Theta Notation
- Tags
- comp-sci
An asymptotic function which provides a tight [see page 9, upper and lower] bound. A function \( f(n) \) belongs to the set \( \theta(g(n)) \) if it can be sandwiched between \( c_1 g(n) \) and \( c_2 g(n) \) for sufficiently large \( n \).
\begin{align*} \theta(g(n)) = \{ f(n) : & \text{\; there exists constants \;} 0 < c_1 \leq c_2 \text{\; and \;} n_0 \text{\; such that \;} \\
& 0 \leq c\_1 g(n) \leq f(n) \leq c\_2g(n) \text{\\; for all \\;} n \geq n\_0 \\}
\end{align*}
Proving θ-notation example
For [see page 10, example] consider the function \( \frac{3}{2}n^2 + \frac{7}{2}n - 4 = \theta(n^2) \).
To show this we must find constants \( c_1, c_2, n_0 \) such that: \[ 0 \leq c_1 n^2 \leq \frac{3}{2} n^2 + \frac{7}{2}n -4 \leq c_2 n^2 \]
Firstly we can divide through by \( n^2 \) to get \[ 0 \leq c_1 \leq \frac{3}{2} + \frac{7}{2n} - \frac{4}{n^2} \leq c_2 \] This inequality can be shown to hold for \( c_1 = \frac{3}{2}, c_2=2, n_0 = 7 \), therefore it's true.

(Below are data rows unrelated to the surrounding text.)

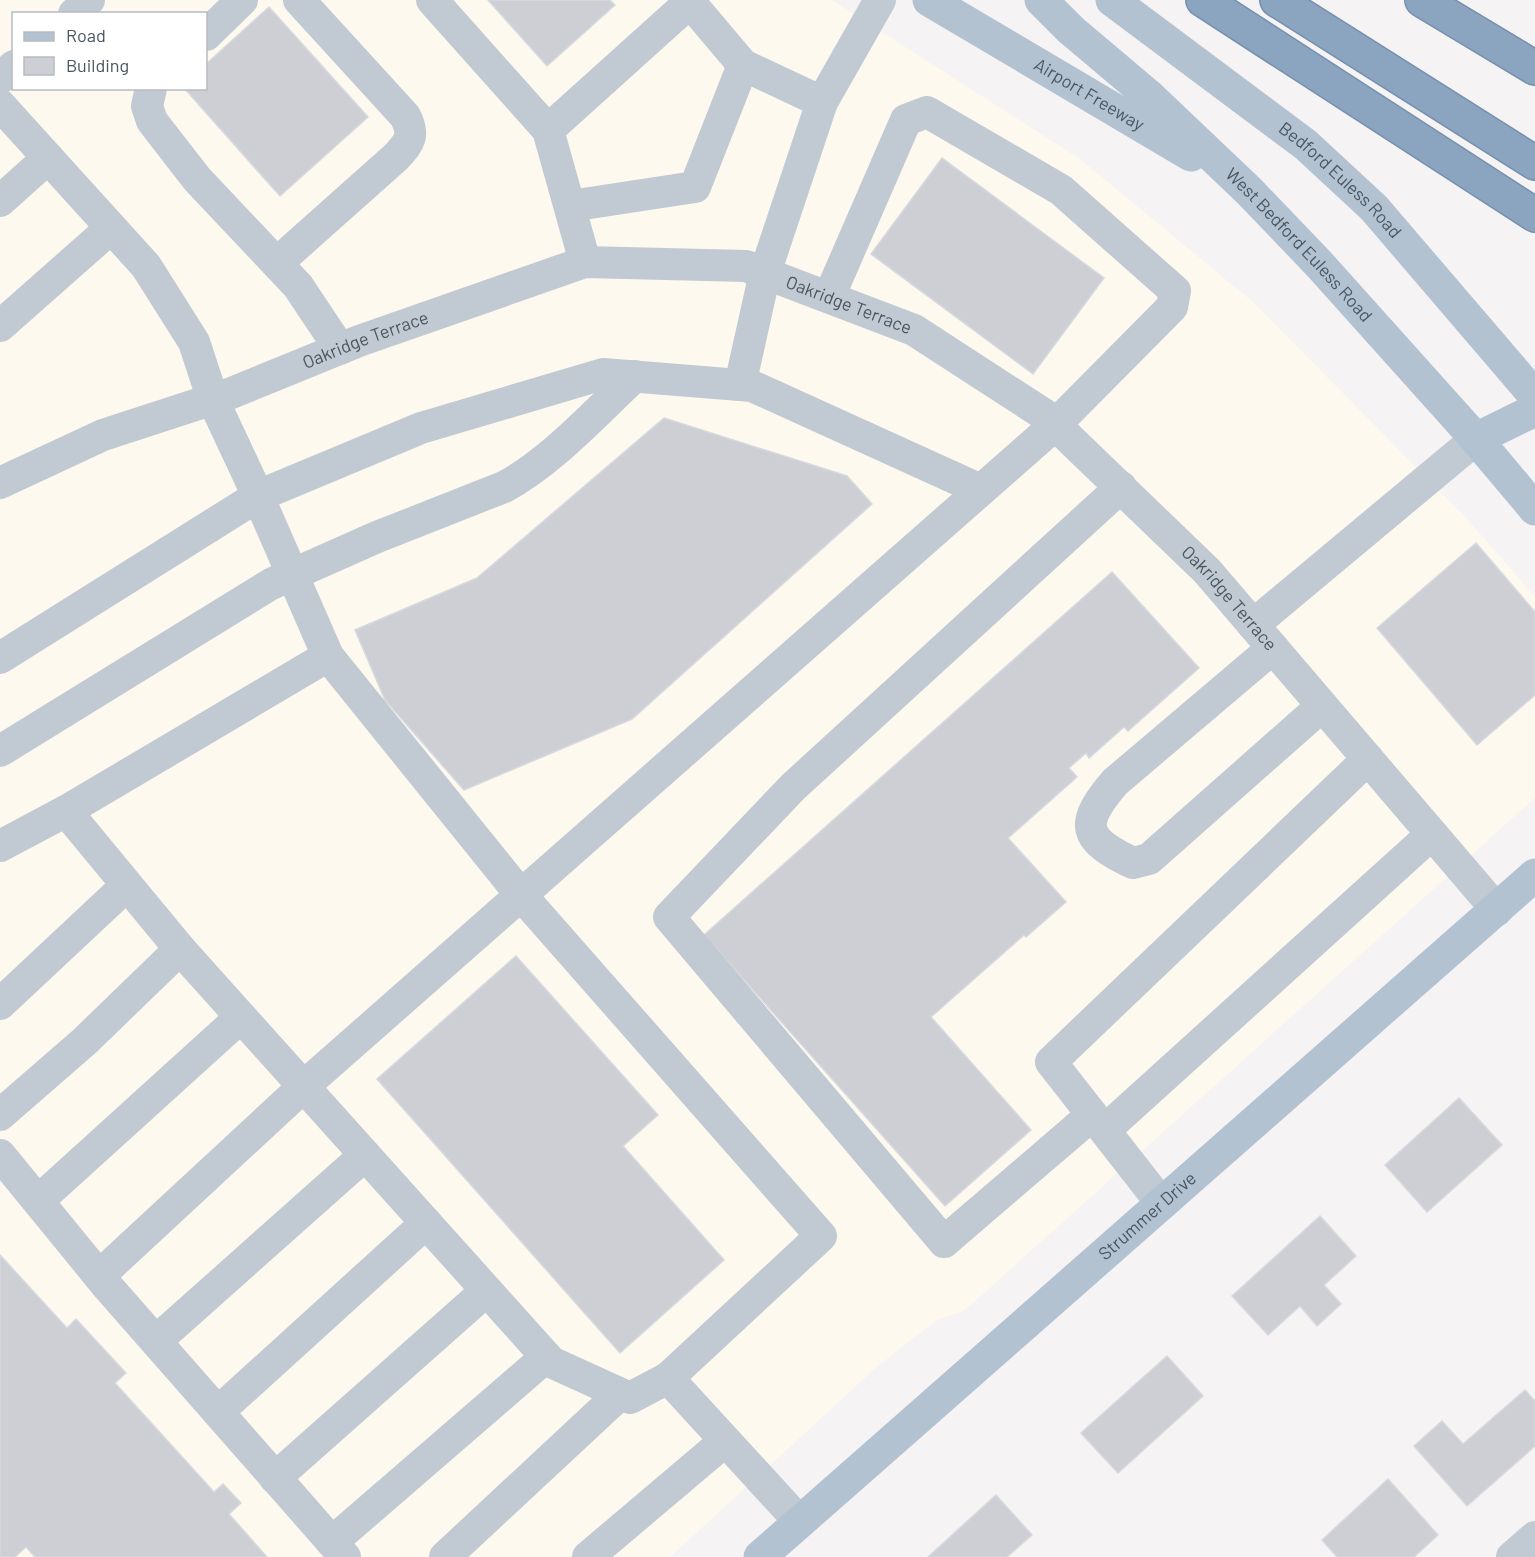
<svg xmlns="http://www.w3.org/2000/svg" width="1535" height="1557" viewBox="0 0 1535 1557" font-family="Barlow,sans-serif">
<rect width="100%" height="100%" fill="#f5f3f3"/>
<path fill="#fdf9ef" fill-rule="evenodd" d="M0,0h832l248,159 173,143 217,220 65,75v201l-571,513 -27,9 -58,45 -209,192h-670zM14,14h192v74h-192z"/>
<g fill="#cdcfd5" stroke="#d7d9de" stroke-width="1.5">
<polygon points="488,0 610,0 615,5 547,66"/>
<polygon points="269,7 368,117 280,196 184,88 206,88 206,64"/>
<polygon points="942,158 1104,278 1033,374 871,254"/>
<polygon points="664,418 847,476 872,504 632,719 464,790 385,700 355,630 477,578"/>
<polygon points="1476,543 1535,612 1535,695 1477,745 1377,628"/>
<polygon points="1112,572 1199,668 1128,731 1124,727 1089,758 1086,753 1069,768 1077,777 1008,838 1066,902 1026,937 1024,935 931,1017 1031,1130 945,1206 704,935"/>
<polygon points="516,956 658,1115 623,1146 724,1260 620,1353 377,1079"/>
<polygon points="1459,1098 1502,1145 1427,1212 1385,1165"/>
<polygon points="1320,1216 1356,1256 1324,1285 1341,1304 1317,1326 1300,1306 1268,1335 1232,1296"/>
<polygon points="0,1255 67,1328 76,1319 126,1373 115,1383 214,1492 223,1484 241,1503 229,1514 267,1557 35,1557 26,1547 15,1557 0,1557"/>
<polygon points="1167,1356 1203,1396 1118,1473 1081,1433"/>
<polygon points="1525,1390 1535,1401 1535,1446 1467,1506 1414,1446 1442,1421 1463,1444"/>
<polygon points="1388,1479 1438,1535 1414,1557 1337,1557 1322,1540"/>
<polygon points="996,1495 1032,1535 1007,1557 928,1557"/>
</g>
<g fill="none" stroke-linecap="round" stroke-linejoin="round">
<g stroke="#7690ad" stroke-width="36">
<g id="highway">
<polyline points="1203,0 1535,215"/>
<polyline points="1277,0 1535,163"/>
<polyline points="1422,0 1535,68"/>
</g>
</g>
<g stroke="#c1cad2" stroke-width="32">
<polyline points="432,0 548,130 585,262"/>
<polyline points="688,0 743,65 822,102"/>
<polyline points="74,14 89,0"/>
<polyline points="206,35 242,0"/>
<polyline points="0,78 14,66"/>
<polyline points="151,88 147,106 152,121 197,179 298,286 340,349"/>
<polyline points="0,105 146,266 194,342 213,400 258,496 328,656 521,895 304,1086 99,1276"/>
<polyline points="548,130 690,2"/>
<polyline points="0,201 48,158"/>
<polyline points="570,206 695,187 743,65"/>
<path d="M277,263l119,-106c14,-15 19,-22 9,-41l-106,-116"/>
<polyline points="0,326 111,228"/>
<polyline points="740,385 765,273 822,102 880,0"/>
<path id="s1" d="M0,483l103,-48 126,-41 130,-53 226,-79 161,4 168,64 131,85 162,156 290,339"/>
<polyline points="1253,625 1476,439"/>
<path d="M1273,648l-158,134c-36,42 -33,57 18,81l16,-4 173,-153"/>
<polyline points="0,658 258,496 421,428 603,374 752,386 981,490"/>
<path d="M0,751l271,-167 106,-47 127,-50c47,-25 91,-74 131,-111"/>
<polyline points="66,811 328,656"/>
<polyline points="0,846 66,811 180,949 551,1362 630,1398 668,1378"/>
<polyline points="0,1004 126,886"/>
<polyline points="0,1115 85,1041 180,949"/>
<polyline points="1092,1115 944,1242 669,917 793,787 1121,487"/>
<polyline points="1105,1130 1432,834"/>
<polyline points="0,1155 108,1287 345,1557"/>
<polyline points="38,1201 241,1017"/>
<polyline points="1162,1204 1051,1062 1368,759"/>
<polyline points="156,1341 365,1155"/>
<polyline points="218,1412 426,1223"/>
<polyline points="275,1478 486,1291"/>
<polyline points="800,1522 668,1378 821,1236 521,895 1055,425 1172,307 1175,291 1061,190 927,112 906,120 829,297"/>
<polyline points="332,1542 546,1357"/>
<polyline points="445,1557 620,1394"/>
<polyline points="588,1557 725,1441"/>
<polyline points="1512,1557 1535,1537"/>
</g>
<g stroke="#b3c2d1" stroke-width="33">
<path id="s2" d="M929,0l262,155"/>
<path id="s3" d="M1041,0l30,30 77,65 101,96 70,73 157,175 59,70"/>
<path id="s4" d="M1112,0l194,145 68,63 161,188"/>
<polyline points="1476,439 1535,410"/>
<path id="s5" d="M760,1557l775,-682"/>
</g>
<use href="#highway" stroke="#8ba5c1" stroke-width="33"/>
</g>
<g text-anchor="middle" stroke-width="4.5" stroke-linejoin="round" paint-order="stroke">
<g font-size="18" fill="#4a5661" stroke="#fff">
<text dy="6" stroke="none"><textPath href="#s2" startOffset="186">Airport Freeway</textPath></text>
<text dy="6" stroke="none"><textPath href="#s4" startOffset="291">Bedford Euless Road</textPath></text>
<text dy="6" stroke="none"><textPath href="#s3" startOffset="356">West Bedford Euless Road</textPath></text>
<text dy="6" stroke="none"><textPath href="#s1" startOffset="897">Oakridge Terrace</textPath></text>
<text dy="6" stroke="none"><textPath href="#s1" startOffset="393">Oakridge Terrace</textPath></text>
<text dy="6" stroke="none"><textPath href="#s1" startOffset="1383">Oakridge Terrace</textPath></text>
<text dy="6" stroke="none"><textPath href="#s5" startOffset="516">Strummer Drive</textPath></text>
</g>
</g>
<rect x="12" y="12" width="195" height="78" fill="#ffffff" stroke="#b7bbc0" stroke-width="1.5"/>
<rect x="24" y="32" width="30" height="9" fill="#b3c2d1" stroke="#b7bbc0" stroke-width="1.5"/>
<text x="66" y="42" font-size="18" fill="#4a5661">Road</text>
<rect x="24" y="57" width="30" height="18" fill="#cdcfd5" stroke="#b7bbc0" stroke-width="1.5"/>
<text x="66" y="72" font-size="18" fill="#4a5661">Building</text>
</svg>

Observe: that it's impossible to [see page 12, prove] the claim \( \frac{3}{2}n^2 + \frac{7}{2}n - 4 = \theta(n) \) because there are no constants \( c_2 \) such that \( \frac{3}{2}n^2 + \frac{7}{2}n - 4 \leq c_2 n \) for all \( n \geq n_0 \).